[Start of Attachment]

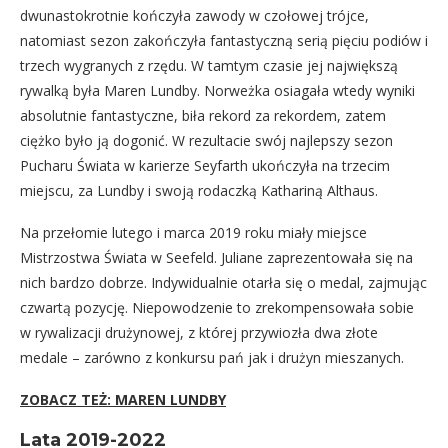
dwunastokrotnie kończyła zawody w czołowej trójce,
natomiast sezon zakończyła fantastyczną serią pięciu podiów i
trzech wygranych z rzędu. W tamtym czasie jej największą
rywalką była Maren Lundby. Norweżka osiagała wtedy wyniki
absolutnie fantastyczne, biła rekord za rekordem, zatem
ciężko było ją dogonić. W rezultacie swój najlepszy sezon
Pucharu Świata w karierze Seyfarth ukończyła na trzecim
miejscu, za Lundby i swoją rodaczką Kathariną Althaus.
Na przełomie lutego i marca 2019 roku miały miejsce
Mistrzostwa Świata w Seefeld. Juliane zaprezentowała się na
nich bardzo dobrze. Indywidualnie otarła się o medal, zajmując
czwartą pozycję. Niepowodzenie to zrekompensowała sobie
w rywalizacji drużynowej, z której przywiozła dwa złote
medale – zarówno z konkursu pań jak i drużyn mieszanych.
ZOBACZ TEŻ: MAREN LUNDBY
Lata 2019-2022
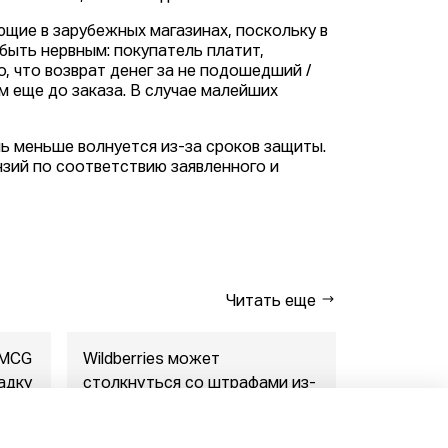
ющие в зарубежных магазинах, поскольку в
ыть нервным: покупатель платит,
о, что возврат денег за не подошедший /
 еще до заказа. В случае малейших
ь меньше волнуется из-за сроков защиты.
зий по соответствию заявленного и
Читать еще
FMCG
Wildberries может
"Газпром-
адку
столкнуться со штрафами из-
совместны
за раскрытия данн...
маркетпл..
07.08.2026
07.08.2026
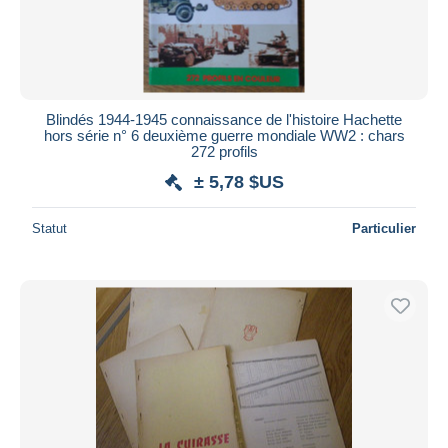
Blindés 1944-1945 connaissance de l'histoire Hachette
hors série n° 6 deuxième guerre mondiale WW2 : chars
272 profils
± 5,78 $US
Statut
Particulier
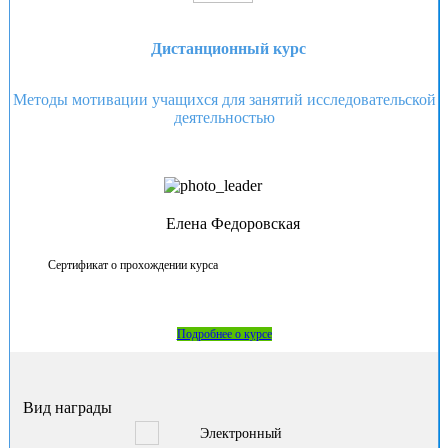
Дистанционный курс
Методы мотивации учащихся для занятий исследовательской
деятельностью
Елена Федоровская
Сертификат о прохождении курса
Подробнее о курсе
Вид награды
Электронный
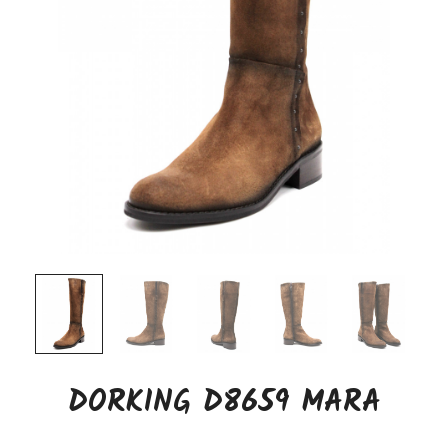
DORKING D8659 MARA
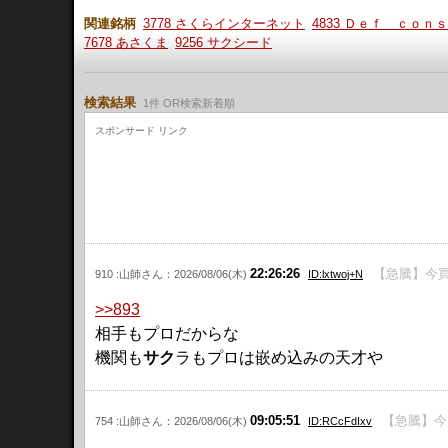
関連銘柄
3778 さくらインターネット
4833 Ｄｅｆ ｃｏｎ
7678 あさくま
9256 サクシード
検索結果
1件 OR検索新着順
スポンサード リンク
22:26:26
【急騰】今買え
910 :山師さん：2026/08/06(木)
ID:lxtwoj+N
>>893
相手もプロだからな
機関も
サク
ラもプロは嵌め込みの天才や
09:05:51
【急騰】今
754 :山師さん：2026/08/06(木)
ID:RCcFdIxv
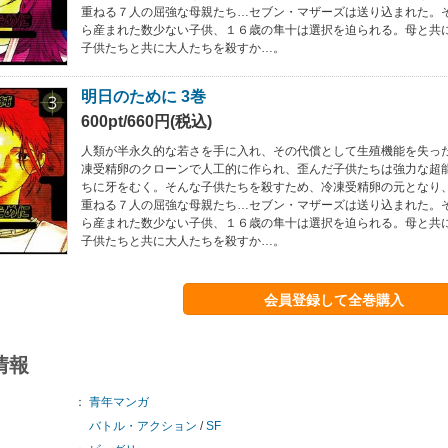
重ねる７人の屈強な母親たち…セブン・マザーズは送り込まれた。
ら産まれた数少ない子供、１６歳の隼十は選択を迫られる。母と共
子供たちと共に大人たちを殺すか…。
明日のために 3巻
600pt/660円(税込)
人類が半永久的な若さを手に入れ、その代償として生殖機能を失っ
凍受精卵のクローンで人工的に作られ、歪んだ子供たちは強力な超
ちに牙をむく。そんな子供たちを殺すため、冷凍受精卵の元となり
重ねる７人の屈強な母親たち…セブン・マザーズは送り込まれた。
ら産まれた数少ない子供、１６歳の隼十は選択を迫られる。母と共
子供たちと共に大人たちを殺すか…。
会員登録して全巻購入
情報
：
青年マンガ
バトル・アクション
/
SF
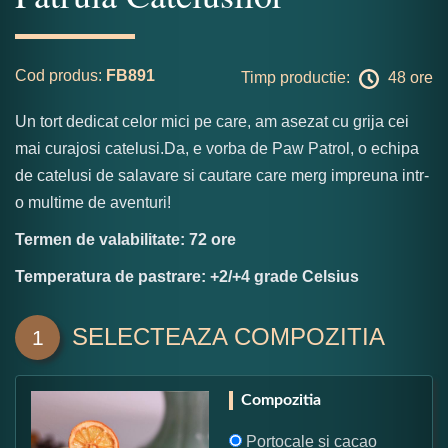
Cod produs:
FB891
Timp productie:
48 ore
Un tort dedicat celor mici pe care, am asezat cu grija cei
mai curajosi catelusi.Da, e vorba de Paw Patrol, o echipa
de catelusi de salavare si cautare care merg impreuna intr-
o multime de aventuri!
Termen de valabilitate: 72 ore
Temperatura de pastrare: +2/+4 grade Celsius
SELECTEAZA COMPOZITIA
1
Compozitia
Portocale si cacao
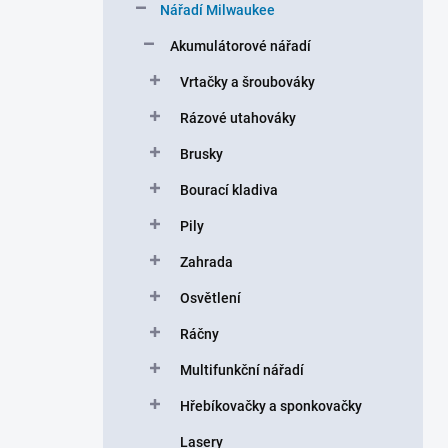
r
Nářadí Milwaukee
a
n
Akumulátorové nářadí
n
Vrtačky a šroubováky
í
p
Rázové utahováky
a
n
Brusky
e
Bourací kladiva
l
Pily
Zahrada
Osvětlení
Ráčny
Multifunkční nářadí
Hřebíkovačky a sponkovačky
Lasery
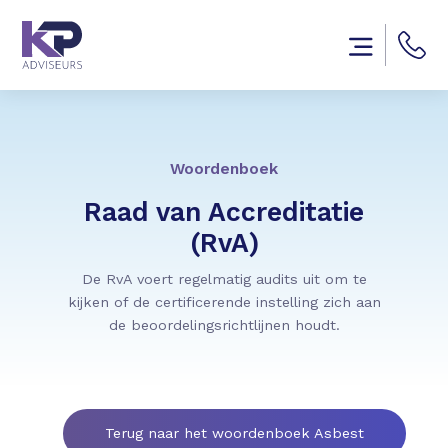
Woordenboek
Raad van Accreditatie
(RvA)
De RvA voert regelmatig audits uit om te
kijken of de certificerende instelling zich aan
de beoordelingsrichtlijnen houdt.
Terug naar het woordenboek Asbest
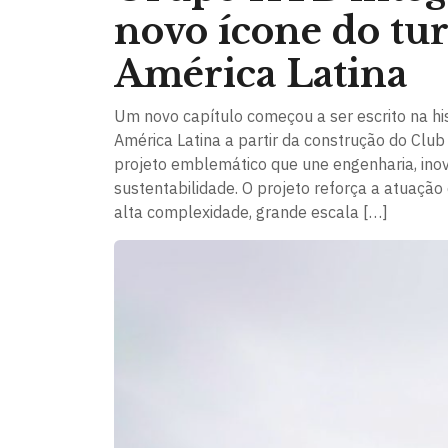
novo ícone do tu
América Latina
Um novo capítulo começou a ser escrito na his
América Latina a partir da construção do Clu
projeto emblemático que une engenharia, in
sustentabilidade. O projeto reforça a atua
alta complexidade, grande escala […]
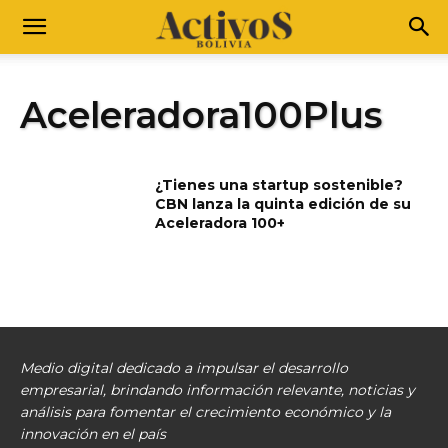
Aceleradora100Plus
¿Tienes una startup sostenible?
CBN lanza la quinta edición de su
Aceleradora 100+
Medio digital dedicado a impulsar el desarrollo
empresarial, brindando información relevante, noticias y
análisis para fomentar el crecimiento económico y la
innovación en el país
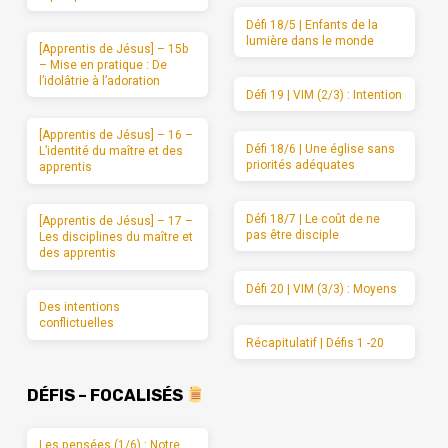
Défi 18/5 | Enfants de la
lumière dans le monde
[Apprentis de Jésus] – 15b
– Mise en pratique : De
l’idolâtrie à l’adoration
Défi 19 | VIM (2/3) : Intention
[Apprentis de Jésus] – 16 –
Défi 18/6 | Une église sans
L’identité du maître et des
priorités adéquates
apprentis
Défi 18/7 | Le coût de ne
[Apprentis de Jésus] – 17 –
pas être disciple
Les disciplines du maître et
des apprentis
Défi 20 | VIM (3/3) : Moyens
Des intentions
conflictuelles
Récapitulatif | Défis 1 -20
DÉFIS – FOCALISÉS
Les pensées (1/6) : Notre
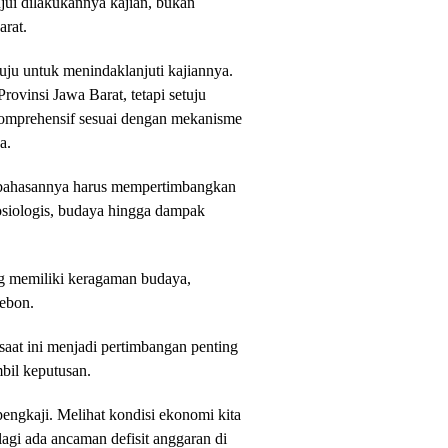
jui dilakukannya kajian, bukan
rat.
uju untuk menindaklanjuti kajiannya.
ovinsi Jawa Barat, tetapi setuju
komprehensif sesuai dengan mekanisme
a.
embahasannya harus mempertimbangkan
 sosiologis, budaya hingga dampak
ng memiliki keragaman budaya,
rebon.
aat ini menjadi pertimbangan penting
il keputusan.
engkaji. Melihat kondisi ekonomi kita
alagi ada ancaman defisit anggaran di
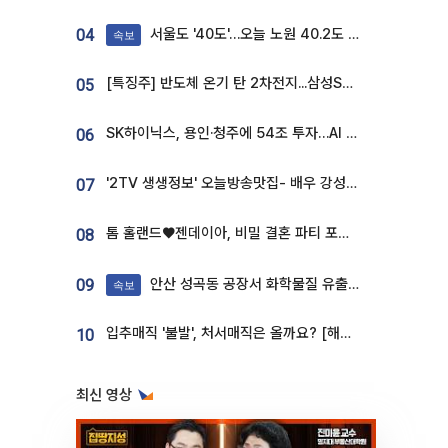
서울도 '40도'…오늘 노원 40.2도 기록
04
속보
[특징주] 반도체 온기 탄 2차전지...삼성SDI, 장 초반 7% 넘게 껑충
05
SK하이닉스, 용인·청주에 54조 투자…AI 메모리 생산기지 키운다
06
'2TV 생생정보' 오늘방송맛집- 배우 강성진 단골! 쌀국수ㆍ푸팟퐁 커리 맛집 '블○○○'
07
톰 홀랜드♥젠데이아, 비밀 결혼 파티 포착⋯호텔 대관비만 9억
08
안산 성곡동 공장서 화학물질 유출 사고 발생
09
속보
입추매직 '불발', 처서매직은 올까요? [해시태그]
10
최신 영상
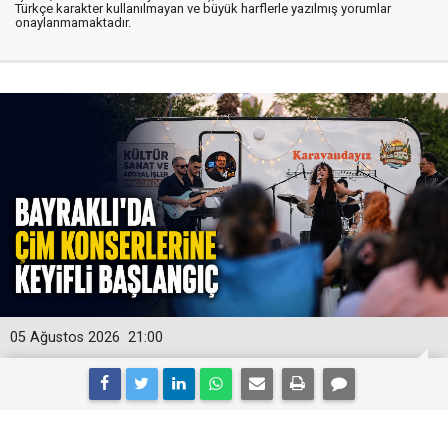
Türkçe karakter kullanılmayan ve büyük harflerle yazılmış yorumlar
onaylanmamaktadır.
05 Ağustos 2026
21:00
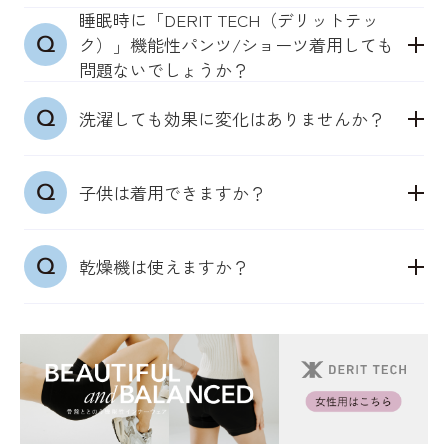
DERIT TECH が肌に触れるように穿いてください。
られない場合は、
になることを推奨しているため、迷われたら小さめ
睡眠時に「DERIT TECH（デリットテッ
●「DERIT TECH（デリットテック）」機能性パン
特に股下の部分がしっかり肌に触れると効果が期待
寝ている時間に着用いただくナイトケアとしてご活
をおすすめしております。
ク）」機能性パンツ/ショーツ着用しても
ツ/ショーツ
できます。
用いただくことで、日々、長時間着用をすることも
問題ないでしょうか？
基本は直接穿いていただくことをおすすめしており
おすすめしております。
●機能性ソックス（男女兼用）：22～25cm、
睡眠時に着用しても問題ありません。DERIT
ます。DERIT TECH の縫製が筋肉に触れるように穿
●「DERIT TECH（デリットテック）」機能性イン
機能性ソックスは、靴により着用できないこともあ
25~27cm、27~29cm
洗濯しても効果に変化はありませんか？
TECH（デリットテック）は24時間365日穿き続けら
いていただくことで、自然と筋肉が動き出すように
ナーウェアシャツ/タンクトップ
るかと思いますが、帰宅後にスリッパ替わりとして
上記サイズを展開しております。サイズが隙間の場
れるように低圧仕様になっており、どのような場面
開発されています。一枚ばきを推奨しております。
機能性インナーウェアは、着用した際にぴったりと
リセット機能にご活用いただくことも推奨しており
合は、小さめを推奨しております。
通常の洗濯と同様に洗っていただいて問題ございま
でも穿いていただくことで効果が期待できます。
はせず、さらっとした着心地の良い下着です。
ます。
子供は着用できますか？
せん。生地が肌に触れないような状態になった場合
そのため、いつものサイズであるジャストサイズで
は、買い替えをおすすめいたします。
ご着用ください。もし迷われた場合は、肌に触れや
メンズサイズが合うようでしたらご着用できます。
すいよう、小さめのサイズを選択することをおすす
乾燥機は使えますか？
医療用商品ではないため、部活や勉強時などの生活
めします。
習慣のサポートとしておすすめです。特に、早い時
女性は、下にブラジャーを着用いただくかと思いま
生地の特性上、乾燥機はおすすめはしておりませ
期からケアをすることで、姿勢のケアや体づくりに
すが、それでも皮膚の感覚センサーは反応する確認
ん。乾燥機は使用せず、洗濯ネットに入れて洗濯
もつながります。
をとっております。
後、日陰干しをしてください。
ナイトケアの場合、ブラジャーをせず、そのまま着
用いただくことでより効果が期待できます。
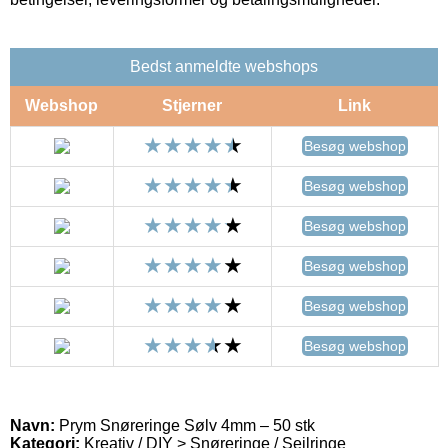
Bedst anmeldte webshops
Webshop
Stjerner
Link
Besøg webshop
Besøg webshop
Besøg webshop
Besøg webshop
Besøg webshop
Besøg webshop
Navn:
Prym Snøreringe Sølv 4mm – 50 stk
Kategori:
Kreativ / DIY > Snøreringe / Sejlringe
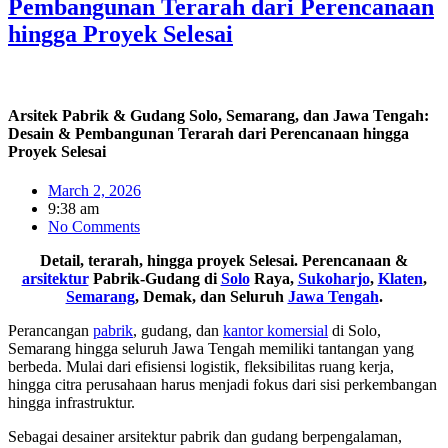
Pembangunan Terarah dari Perencanaan
hingga Proyek Selesai
Arsitek Pabrik & Gudang Solo, Semarang, dan Jawa Tengah:
Desain & Pembangunan Terarah dari Perencanaan hingga
Proyek Selesai
March 2, 2026
9:38 am
No Comments
Detail, terarah, hingga proyek Selesai. Perencanaan &
arsitektur
Pabrik-Gudang di
Solo
Raya,
Sukoharjo
,
Klaten
,
Semarang
, Demak, dan Seluruh
Jawa Tengah
.
Perancangan
pabrik
, gudang, dan
kantor komersial
di Solo,
Semarang hingga seluruh Jawa Tengah memiliki tantangan yang
berbeda. Mulai dari efisiensi logistik, fleksibilitas ruang kerja,
hingga citra perusahaan harus menjadi fokus dari sisi perkembangan
hingga infrastruktur.
Sebagai desainer arsitektur pabrik dan gudang berpengalaman,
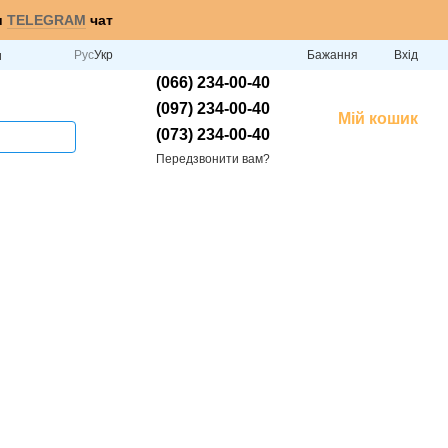
и
TELEGRAM
чат
Рус
Укр
Бажання
Вхід
и
(066) 234-00-40
(097) 234-00-40
Мій кошик
(073) 234-00-40
Передзвонити вам?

[End of Attachment]

**BRIEF:** Say again, word for word, the lines beginning at the top of the data and ending with the line that has "деятельностью". Skip the pictures.

**RESULT:**
dwunastokrotnie kończyła zawody w czołowej trójce,
natomiast sezon zakończyła fantastyczną serią pięciu podiów i
trzech wygranych z rzędu. W tamtym czasie jej największą
rywalką była Maren Lundby. Norweżka osiagała wtedy wyniki
absolutnie fantastyczne, biła rekord za rekordem, zatem
ciężko było ją dogonić. W rezultacie swój najlepszy sezon
Pucharu Świata w karierze Seyfarth ukończyła na trzecim
miejscu, za Lundby i swoją rodaczką Kathariną Althaus.
Na przełomie lutego i marca 2019 roku miały miejsce
Mistrzostwa Świata w Seefeld. Juliane zaprezentowała się na
nich bardzo dobrze. Indywidualnie otarła się o medal, zajmując
czwartą pozycję. Niepowodzenie to zrekompensowała sobie
w rywalizacji drużynowej, z której przywiozła dwa złote
medale – zarówno z konkursu pań jak i drużyn mieszanych.
ZOBACZ TEŻ: MAREN LUNDBY
Lata 2019-2022
ющие в зарубежных магазинах, поскольку в
ыть нервным: покупатель платит,
о, что возврат денег за не подошедший /
 еще до заказа. В случае малейших
ь меньше волнуется из-за сроков защиты.
зий по соответствию заявленного и
Читать еще
FMCG
Wildberries может
"Газпром-
адку
столкнуться со штрафами из-
совместны
за раскрытия данн...
маркетпл..
07.08.2026
07.08.2026
Blindés 1944-1945 connaissance de l'histoire Hachette
hors série n° 6 deuxième guerre mondiale WW2 : chars
272 profils
± 5,78 $US
Statut
Particulier
Дистанционный курс
Методы мотивации учащихся для занятий исследовательской
деятельностью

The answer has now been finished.